ABOUT THIS EXERCISE » Would you copy out each line of the records below that includes the word "businesses"?

DATASET EXTRACT »
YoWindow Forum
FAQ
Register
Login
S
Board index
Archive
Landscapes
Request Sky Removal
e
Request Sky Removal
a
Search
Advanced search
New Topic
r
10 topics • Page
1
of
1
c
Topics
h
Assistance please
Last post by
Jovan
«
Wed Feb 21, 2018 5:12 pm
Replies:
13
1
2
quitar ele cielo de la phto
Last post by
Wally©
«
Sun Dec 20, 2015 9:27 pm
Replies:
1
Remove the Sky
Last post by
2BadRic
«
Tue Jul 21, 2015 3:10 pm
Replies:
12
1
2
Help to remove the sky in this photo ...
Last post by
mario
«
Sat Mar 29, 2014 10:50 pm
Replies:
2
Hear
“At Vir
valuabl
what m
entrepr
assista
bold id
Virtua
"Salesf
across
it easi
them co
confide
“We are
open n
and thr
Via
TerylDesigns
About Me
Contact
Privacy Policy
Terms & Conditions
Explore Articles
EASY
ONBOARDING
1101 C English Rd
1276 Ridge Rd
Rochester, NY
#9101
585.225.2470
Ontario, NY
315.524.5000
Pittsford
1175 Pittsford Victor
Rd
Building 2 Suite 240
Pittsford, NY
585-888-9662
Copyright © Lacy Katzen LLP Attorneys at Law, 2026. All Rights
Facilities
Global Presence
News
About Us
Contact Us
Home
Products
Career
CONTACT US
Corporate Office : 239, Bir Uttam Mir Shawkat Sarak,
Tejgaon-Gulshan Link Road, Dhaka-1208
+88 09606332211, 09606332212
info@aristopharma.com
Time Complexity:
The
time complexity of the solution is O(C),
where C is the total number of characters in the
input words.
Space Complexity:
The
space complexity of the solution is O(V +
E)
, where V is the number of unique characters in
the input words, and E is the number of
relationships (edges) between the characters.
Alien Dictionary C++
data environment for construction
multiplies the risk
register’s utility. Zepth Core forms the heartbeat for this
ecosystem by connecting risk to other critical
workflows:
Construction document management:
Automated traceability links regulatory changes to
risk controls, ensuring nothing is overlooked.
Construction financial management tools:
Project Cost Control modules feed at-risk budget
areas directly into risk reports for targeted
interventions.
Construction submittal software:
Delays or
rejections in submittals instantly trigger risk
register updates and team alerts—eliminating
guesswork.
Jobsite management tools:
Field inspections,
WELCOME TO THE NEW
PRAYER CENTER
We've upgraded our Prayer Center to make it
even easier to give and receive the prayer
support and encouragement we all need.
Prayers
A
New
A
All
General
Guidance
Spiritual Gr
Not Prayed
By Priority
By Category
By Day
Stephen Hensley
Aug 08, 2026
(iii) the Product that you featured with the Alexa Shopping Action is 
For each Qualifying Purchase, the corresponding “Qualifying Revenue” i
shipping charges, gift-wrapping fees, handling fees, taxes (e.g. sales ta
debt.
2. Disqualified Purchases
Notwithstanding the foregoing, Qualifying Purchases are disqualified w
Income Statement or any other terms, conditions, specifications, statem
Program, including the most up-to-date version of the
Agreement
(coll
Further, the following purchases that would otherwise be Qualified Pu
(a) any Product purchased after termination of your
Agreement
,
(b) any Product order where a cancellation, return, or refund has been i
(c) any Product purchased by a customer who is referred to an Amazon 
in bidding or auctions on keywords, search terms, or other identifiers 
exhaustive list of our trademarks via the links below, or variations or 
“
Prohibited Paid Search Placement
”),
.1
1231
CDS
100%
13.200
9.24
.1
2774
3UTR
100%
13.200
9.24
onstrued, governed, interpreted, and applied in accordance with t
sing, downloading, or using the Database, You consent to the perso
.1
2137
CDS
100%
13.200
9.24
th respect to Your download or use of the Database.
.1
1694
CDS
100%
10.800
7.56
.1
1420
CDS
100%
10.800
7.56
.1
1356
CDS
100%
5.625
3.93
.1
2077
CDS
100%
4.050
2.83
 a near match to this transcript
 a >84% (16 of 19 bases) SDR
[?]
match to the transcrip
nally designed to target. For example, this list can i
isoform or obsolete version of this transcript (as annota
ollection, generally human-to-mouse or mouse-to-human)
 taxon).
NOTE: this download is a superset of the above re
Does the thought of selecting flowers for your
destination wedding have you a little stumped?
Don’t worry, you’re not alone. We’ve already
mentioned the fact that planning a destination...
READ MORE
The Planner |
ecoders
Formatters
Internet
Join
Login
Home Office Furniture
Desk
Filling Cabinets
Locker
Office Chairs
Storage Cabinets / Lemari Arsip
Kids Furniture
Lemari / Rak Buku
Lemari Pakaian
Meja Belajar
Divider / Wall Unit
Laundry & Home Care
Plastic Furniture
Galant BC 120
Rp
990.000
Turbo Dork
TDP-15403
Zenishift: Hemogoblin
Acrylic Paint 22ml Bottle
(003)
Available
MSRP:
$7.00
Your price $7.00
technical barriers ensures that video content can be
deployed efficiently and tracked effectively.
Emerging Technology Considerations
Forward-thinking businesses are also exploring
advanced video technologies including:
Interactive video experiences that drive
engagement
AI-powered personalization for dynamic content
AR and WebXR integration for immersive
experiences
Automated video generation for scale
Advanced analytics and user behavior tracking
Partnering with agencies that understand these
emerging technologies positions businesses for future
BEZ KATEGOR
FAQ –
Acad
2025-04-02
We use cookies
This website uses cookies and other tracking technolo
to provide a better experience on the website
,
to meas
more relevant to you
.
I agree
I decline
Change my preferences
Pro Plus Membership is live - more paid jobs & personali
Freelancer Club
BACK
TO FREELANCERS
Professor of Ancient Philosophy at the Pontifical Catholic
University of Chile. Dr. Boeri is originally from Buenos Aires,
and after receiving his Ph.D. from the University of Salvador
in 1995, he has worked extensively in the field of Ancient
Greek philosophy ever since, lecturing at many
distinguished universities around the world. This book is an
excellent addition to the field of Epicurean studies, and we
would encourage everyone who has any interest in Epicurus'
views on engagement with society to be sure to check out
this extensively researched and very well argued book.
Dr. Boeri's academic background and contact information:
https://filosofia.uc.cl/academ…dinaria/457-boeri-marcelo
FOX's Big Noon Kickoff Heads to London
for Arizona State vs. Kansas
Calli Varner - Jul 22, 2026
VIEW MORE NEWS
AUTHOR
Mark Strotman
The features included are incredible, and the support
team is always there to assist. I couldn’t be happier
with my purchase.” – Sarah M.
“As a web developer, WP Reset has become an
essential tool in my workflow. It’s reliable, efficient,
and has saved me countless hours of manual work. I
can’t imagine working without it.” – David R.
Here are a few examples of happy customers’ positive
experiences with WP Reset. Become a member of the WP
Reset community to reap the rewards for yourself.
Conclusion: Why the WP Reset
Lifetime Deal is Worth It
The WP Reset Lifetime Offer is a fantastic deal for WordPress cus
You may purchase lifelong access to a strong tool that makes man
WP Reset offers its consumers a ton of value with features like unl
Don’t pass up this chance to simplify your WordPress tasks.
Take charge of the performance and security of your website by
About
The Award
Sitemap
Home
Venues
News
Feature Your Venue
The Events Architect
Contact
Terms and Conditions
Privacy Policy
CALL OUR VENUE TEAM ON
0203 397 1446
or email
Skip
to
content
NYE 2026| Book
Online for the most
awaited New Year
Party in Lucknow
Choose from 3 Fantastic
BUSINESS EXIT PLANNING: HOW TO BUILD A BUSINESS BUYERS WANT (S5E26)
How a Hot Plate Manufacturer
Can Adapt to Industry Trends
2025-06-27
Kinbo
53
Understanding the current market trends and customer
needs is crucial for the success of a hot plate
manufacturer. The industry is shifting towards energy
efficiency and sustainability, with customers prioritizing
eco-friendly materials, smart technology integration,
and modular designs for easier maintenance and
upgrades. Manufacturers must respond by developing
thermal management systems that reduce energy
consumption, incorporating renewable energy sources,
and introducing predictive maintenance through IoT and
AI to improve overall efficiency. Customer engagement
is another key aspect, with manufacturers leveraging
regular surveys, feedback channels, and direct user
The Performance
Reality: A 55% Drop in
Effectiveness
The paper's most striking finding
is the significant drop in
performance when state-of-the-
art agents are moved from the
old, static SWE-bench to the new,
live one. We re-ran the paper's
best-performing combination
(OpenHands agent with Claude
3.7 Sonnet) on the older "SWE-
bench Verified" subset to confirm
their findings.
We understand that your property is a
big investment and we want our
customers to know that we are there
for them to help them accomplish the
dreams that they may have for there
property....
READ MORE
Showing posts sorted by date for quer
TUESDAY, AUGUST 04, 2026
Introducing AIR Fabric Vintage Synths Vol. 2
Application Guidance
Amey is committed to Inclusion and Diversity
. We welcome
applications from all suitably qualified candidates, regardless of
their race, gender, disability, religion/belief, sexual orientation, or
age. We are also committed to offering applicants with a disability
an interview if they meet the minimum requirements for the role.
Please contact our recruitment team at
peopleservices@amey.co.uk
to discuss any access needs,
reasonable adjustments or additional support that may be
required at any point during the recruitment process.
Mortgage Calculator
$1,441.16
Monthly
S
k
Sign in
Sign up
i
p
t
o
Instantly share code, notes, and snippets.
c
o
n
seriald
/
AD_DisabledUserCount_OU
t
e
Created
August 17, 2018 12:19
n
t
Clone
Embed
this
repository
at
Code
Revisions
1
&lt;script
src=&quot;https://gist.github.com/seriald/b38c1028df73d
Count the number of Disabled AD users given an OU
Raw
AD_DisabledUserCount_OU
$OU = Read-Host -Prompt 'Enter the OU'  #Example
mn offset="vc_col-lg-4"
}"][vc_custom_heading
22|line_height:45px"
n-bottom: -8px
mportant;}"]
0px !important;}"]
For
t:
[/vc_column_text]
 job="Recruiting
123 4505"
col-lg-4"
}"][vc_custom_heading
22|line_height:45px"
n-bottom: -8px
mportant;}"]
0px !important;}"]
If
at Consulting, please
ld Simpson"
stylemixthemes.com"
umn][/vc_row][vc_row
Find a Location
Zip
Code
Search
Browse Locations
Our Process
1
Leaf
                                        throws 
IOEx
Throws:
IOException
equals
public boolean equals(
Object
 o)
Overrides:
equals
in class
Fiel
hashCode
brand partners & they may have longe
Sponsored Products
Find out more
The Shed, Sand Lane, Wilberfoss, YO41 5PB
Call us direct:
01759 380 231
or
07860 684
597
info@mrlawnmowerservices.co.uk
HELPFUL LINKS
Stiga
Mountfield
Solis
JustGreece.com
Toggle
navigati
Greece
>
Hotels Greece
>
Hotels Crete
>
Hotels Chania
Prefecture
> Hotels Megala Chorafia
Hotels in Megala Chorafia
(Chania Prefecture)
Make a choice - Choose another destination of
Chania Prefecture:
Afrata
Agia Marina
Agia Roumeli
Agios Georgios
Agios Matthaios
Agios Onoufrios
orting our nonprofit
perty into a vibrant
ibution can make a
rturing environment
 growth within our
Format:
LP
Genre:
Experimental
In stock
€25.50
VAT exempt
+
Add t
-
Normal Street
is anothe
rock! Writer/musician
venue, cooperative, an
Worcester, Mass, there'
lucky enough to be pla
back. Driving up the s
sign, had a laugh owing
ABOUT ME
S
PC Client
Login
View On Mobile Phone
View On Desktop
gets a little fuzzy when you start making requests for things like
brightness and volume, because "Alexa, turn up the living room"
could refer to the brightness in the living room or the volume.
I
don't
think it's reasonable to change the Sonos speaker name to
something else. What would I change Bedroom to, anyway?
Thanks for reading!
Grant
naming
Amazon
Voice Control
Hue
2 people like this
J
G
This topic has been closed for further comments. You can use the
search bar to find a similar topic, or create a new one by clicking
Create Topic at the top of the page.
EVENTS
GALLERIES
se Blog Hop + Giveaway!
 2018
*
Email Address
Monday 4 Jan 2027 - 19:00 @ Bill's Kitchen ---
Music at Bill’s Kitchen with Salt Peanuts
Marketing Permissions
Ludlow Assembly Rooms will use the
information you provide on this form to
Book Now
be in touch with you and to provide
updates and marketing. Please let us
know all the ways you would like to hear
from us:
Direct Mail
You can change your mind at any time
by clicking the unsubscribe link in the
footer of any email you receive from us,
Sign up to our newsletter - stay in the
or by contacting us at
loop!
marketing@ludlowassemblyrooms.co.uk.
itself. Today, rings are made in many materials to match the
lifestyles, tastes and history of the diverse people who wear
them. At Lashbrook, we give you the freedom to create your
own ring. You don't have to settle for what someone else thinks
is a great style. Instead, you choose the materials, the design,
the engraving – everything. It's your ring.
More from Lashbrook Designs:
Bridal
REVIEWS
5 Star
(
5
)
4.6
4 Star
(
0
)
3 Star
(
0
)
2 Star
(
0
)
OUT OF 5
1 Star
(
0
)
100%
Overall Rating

ANSWER TO THE PROBLEM »
Forward-thinking businesses are also exploring
emerging technologies positions businesses for future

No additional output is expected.